'''

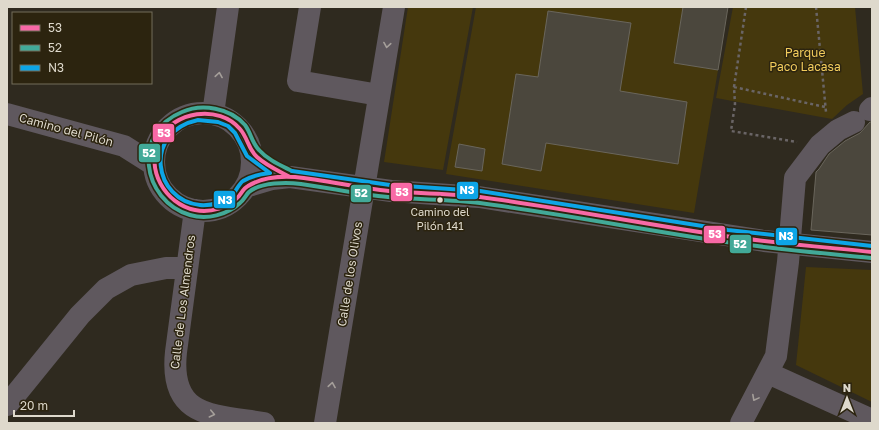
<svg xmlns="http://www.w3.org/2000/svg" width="879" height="430" viewBox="0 0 879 430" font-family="'Golos Text',sans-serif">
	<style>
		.green { fill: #45380d }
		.building { fill: #4b473d; stroke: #6a665c }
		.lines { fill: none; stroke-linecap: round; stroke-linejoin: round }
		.path { stroke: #6a6566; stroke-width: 2.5; stroke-dasharray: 3 3; stroke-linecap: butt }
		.minor { stroke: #5f585e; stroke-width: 22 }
		.bus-1-casing { stroke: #2c240f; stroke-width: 7 }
		.bus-2-casing { stroke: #2c240f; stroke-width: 7 }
		.bus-3-casing { stroke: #2c240f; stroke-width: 7 }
		.bus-1 { stroke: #f869a6; stroke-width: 4 }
		.bus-2 { stroke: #42a998; stroke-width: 4 }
		.bus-3 { stroke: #0da5e6; stroke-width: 4 }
		.oneway { stroke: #a59f9a }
		.bus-dot { fill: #ded9cc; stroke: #2c240f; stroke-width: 1.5 }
		.labels { text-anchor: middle; stroke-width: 3; stroke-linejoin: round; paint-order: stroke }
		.bus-label { font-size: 11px; fill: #ded9cc; stroke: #2c240f }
		.park-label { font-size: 12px; fill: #f2cc5c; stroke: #2c240f }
		.street-label { font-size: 12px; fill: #ded9cc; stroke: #2c240f }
		.line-badge { stroke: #2c240f; stroke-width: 1.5 }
		.badge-label { font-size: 11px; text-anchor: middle; font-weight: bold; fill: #fff }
	</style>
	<rect width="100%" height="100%" fill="#2f2a1f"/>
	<path class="green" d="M408 7H473L443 170 384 162Z
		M476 7H683L674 63 718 70 694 213 446 174Z
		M733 7H855L863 94 847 105 832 119 716 98Z
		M806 267 872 270V402L796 365Z"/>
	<path class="building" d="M683 7H728L718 70 674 63Z
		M548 11 631 23 620 91 687 102 678 164 546 143 541 171 502 164 516 74 538 77Z
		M870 122H872V235L811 230 816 172 819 169 829 154 845 141 860 133Z
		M459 144 485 149 482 171 455 167Z"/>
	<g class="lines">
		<path class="path" d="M746 7 734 87 735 104 731 131 797 142
			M816 7 826 112
			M734 87 825 107"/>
		<path class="minor" d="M310 7 298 81 379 95
			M870 110 872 108
			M154 162a49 49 0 1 1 98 0a49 49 0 1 1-98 0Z
			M7 114 124 146 154 165
			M213 114 228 7
			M245 187 272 179 290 177 391 191 479 197 764 241 872 252
			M195 210 176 352C169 418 213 415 264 423
			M768 373 872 420
			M7 405 80 315 106 289 131 275 166 268H186
			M325 423 394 7
			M741 423 776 356 788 262 795 178 820 145 838 130 854 122"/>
		<g class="bus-1-casing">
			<path id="bus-1" d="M290 177C279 171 267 166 257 157 248 149 248 138 240 129 219 104 173 111 159 140 145 169 165 204 195 210 210 213 229 208 239 196 242 192 244 188 248 186 261 178 280 176 295 177 326 180 358 188 389 191 419 194 450 193 480 197 562 208 643 224 725 236 774 243 823 247 872 252"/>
		</g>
		<g class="bus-2-casing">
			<path id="bus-2" d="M292 171C280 165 268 160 259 150 252 143 251 133 245 125 230 108 202 103 182 112 132 132 141 200 190 215 207 220 227 215 240 203 244 200 246 195 249 192 261 182 287 182 301 184 330 188 359 194 388 197 419 200 450 199 480 203 563 214 644 230 726 242 774 249 823 253 871 258"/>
		</g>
		<g class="bus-3-casing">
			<path id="bus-3" d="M198 120 218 122 228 126 235 133 247 156 270 173C261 174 251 176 243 181 239 184 237 189 234 193 226 202 211 206 200 205 154 201 142 132 198 120Z
				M292 171 390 185 480 191 728 230 872 246"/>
		</g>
		<use href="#bus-1" class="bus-1"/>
		<use href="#bus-2" class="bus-2"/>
		<use href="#bus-3" class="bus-3"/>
	</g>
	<defs><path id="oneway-chevron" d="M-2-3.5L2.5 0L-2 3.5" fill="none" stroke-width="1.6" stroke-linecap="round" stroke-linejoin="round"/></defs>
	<g class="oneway">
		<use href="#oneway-chevron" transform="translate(387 45) rotate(99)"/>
		<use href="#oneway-chevron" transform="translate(219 75) rotate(-81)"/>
		<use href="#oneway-chevron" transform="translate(332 385) rotate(-81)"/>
		<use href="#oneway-chevron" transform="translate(755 398) rotate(118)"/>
		<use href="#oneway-chevron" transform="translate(212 414) rotate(13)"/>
	</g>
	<circle class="bus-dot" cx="440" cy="200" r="3.5"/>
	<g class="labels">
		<g class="bus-label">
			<text x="440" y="216">Camino del<tspan x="440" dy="14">Pilón 141</tspan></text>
		</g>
		<g class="park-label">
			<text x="805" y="57">Parque<tspan x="805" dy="14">Paco Lacasa</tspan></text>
		</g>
		<g class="street-label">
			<text transform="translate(66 130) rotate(15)" y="4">Camino del Pilón</text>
			<text transform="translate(350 274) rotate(-81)" y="4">Calle de los Olivos</text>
			<text transform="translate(183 302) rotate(-83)" y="4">Calle de Los Almendros</text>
		</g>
	</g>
	<g class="line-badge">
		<rect x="152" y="123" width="23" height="20" rx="4" fill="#f869a6"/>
		<rect x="138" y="143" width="23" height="20" rx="4" fill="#42a998"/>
		<rect x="456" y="181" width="23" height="19" rx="4" fill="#0da5e6"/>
		<rect x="390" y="182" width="23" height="20" rx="4" fill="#f869a6"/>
		<rect x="350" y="184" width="22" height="19" rx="4" fill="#42a998"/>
		<rect x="213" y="190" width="23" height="19" rx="4" fill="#0da5e6"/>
		<rect x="703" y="225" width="23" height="19" rx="4" fill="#f869a6"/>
		<rect x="775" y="227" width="23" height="19" rx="4" fill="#0da5e6"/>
		<rect x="729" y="234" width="23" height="20" rx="4" fill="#42a998"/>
	</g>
	<g class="badge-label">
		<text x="164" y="137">53</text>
		<text x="149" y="157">52</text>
		<text x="467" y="194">N3</text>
		<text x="402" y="196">53</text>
		<text x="361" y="197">52</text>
		<text x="225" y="204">N3</text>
		<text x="715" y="238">53</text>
		<text x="786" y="240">N3</text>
		<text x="740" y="248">52</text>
	</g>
	<rect width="879" height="430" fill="none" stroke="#ded9cc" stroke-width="16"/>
	<rect x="12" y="12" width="140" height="72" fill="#2c240f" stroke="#736c5b"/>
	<rect x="20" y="25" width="20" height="6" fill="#f869a6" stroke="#736c5b"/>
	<text x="48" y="32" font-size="12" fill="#ded9cc">53</text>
	<rect x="20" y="45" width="20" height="6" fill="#42a998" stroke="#736c5b"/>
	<text x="48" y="52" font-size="12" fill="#ded9cc">52</text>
	<rect x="20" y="65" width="20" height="6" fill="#0da5e6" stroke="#736c5b"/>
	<text x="48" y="72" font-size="12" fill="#ded9cc">N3</text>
	<g transform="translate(847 398)" stroke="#2c240f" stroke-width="3" paint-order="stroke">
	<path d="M0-3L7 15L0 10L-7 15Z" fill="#ded9cc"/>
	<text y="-6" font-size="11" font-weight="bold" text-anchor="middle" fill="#ded9cc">N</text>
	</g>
	<path d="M14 410v6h60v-6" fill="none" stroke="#ded9cc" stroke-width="2"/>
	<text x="20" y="410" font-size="12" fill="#ded9cc" stroke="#2c240f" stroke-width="3" paint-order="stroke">20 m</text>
</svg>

'''

-- WHAT YOU ARE ASKED TO DO --
Identify the lines in the entries above that contain "linecap", then copy them out.

-- SOLVED EXERCISE --
		.lines { fill: none; stroke-linecap: round; stroke-linejoin: round }
		.path { stroke: #6a6566; stroke-width: 2.5; stroke-dasharray: 3 3; stroke-linecap: butt }
	<defs><path id="oneway-chevron" d="M-2-3.5L2.5 0L-2 3.5" fill="none" stroke-width="1.6" stroke-linecap="round" stroke-linejoin="round"/></defs>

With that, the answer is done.